I’m a pretty good cook.
That’s a lot more than I could say 10 years ago, when I was living in New York and eating most meals in restaurants. But about seven years ago I got curious about cooking, so I ripped a bunch of recipes out of magazines, set a vague cooking goal for myself, and went for it.
I’m going to be honest here—at first it wasn’t very fun. My sister—who makes award-winning candy for a living—was super encouraging, but even the best cheerleading wasn’t enough to get me to chop an onion any faster. (I once timed myself and it took several minutes.)
Of course, with practice I got better. During the first year, the vocabulary became more familiar—I finally knew the difference between chopping and dicing, baking and broiling. Over the next couple of years I polished my skills and even learned to improvise a bit. I was whipping up good food regularly, and I was enjoying it. I’d turn on music or a podcast and just lose myself in the process.
But there was still something that felt out of reach: Hosting a kick-ass dinner party.
That’s the whole reason I decided to learn how to cook all those years ago: Not so I could feed myself amazing food—so I could open up my home to friends and family and have them all over for a dinner to remember.
I had this vision of myself as the carefree host, dishing up second helpings while procuring the perfect playlist.
So a couple of years ago I started to invite people over. At first I was nervous about what these people—my friends!—would think about my cooking, or my playlist, or the way my placemats and my napkins didn’t quite match.
But I powered through, inviting people over more often, and in time I realized that none of those things on their own make for a memorable night. The food and the atmosphere are just the backdrop. The joy of the event come from the conversation, the laughter, and the connection.
These days I still get a little nervous before my first guest arrives. But I remind myself that I’ve spent years practicing for this, and that no one’s really there for the food anyway!

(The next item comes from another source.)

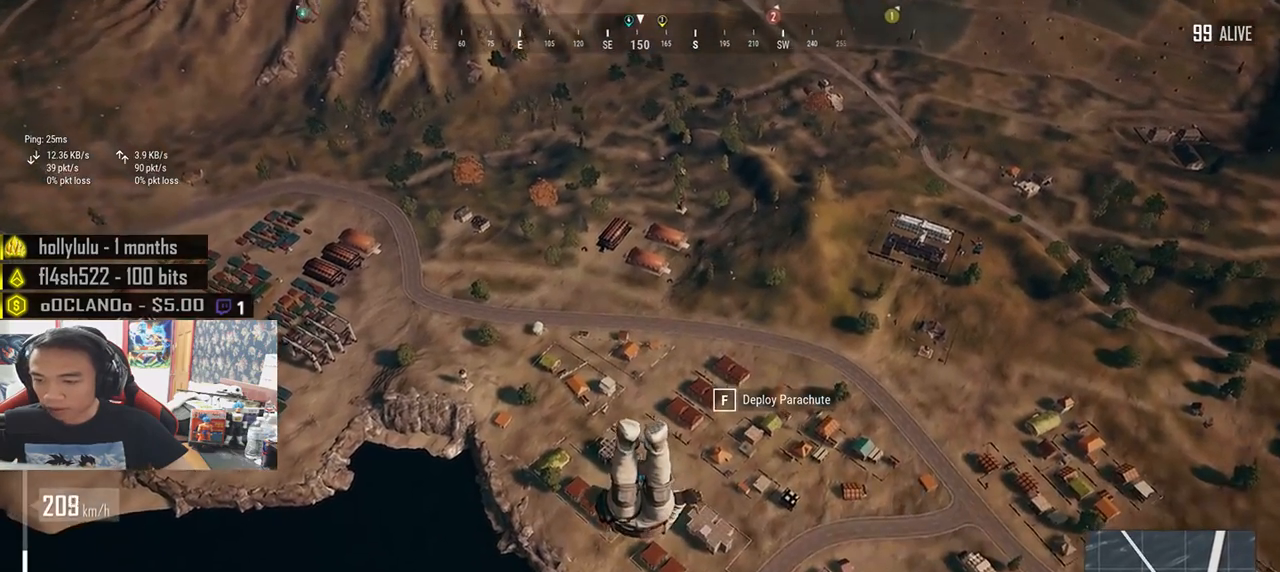
{"keys": ["w"], "mouse": [], "events": [[150, "shift", "up"]]}
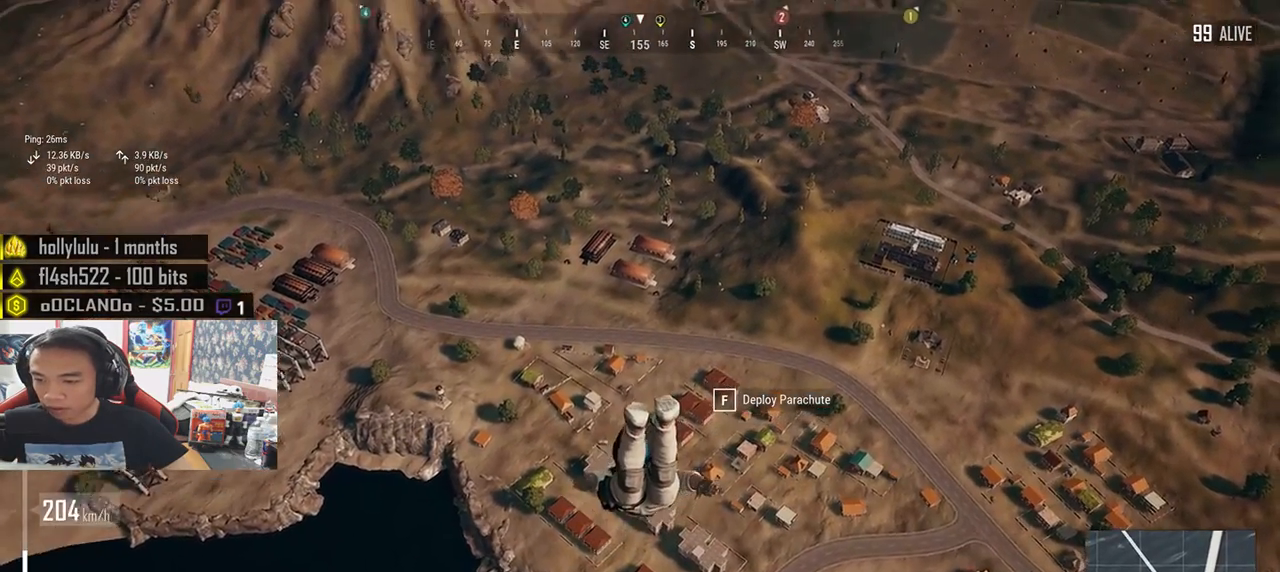
{"keys": ["w"], "mouse": [], "events": []}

That said, I’m glad that I stuck with my cooking goal and have seen it through, even if it took the better part of a decade to get there. It’s nice to know that my kick-ass dinner parties include good food and that I can keep myself nourished and well-fed. My vision changed over time–from perfect to perfectly relaxed–but having an end accomplishment in sight really helped me stay on track, and know when I’d reached it!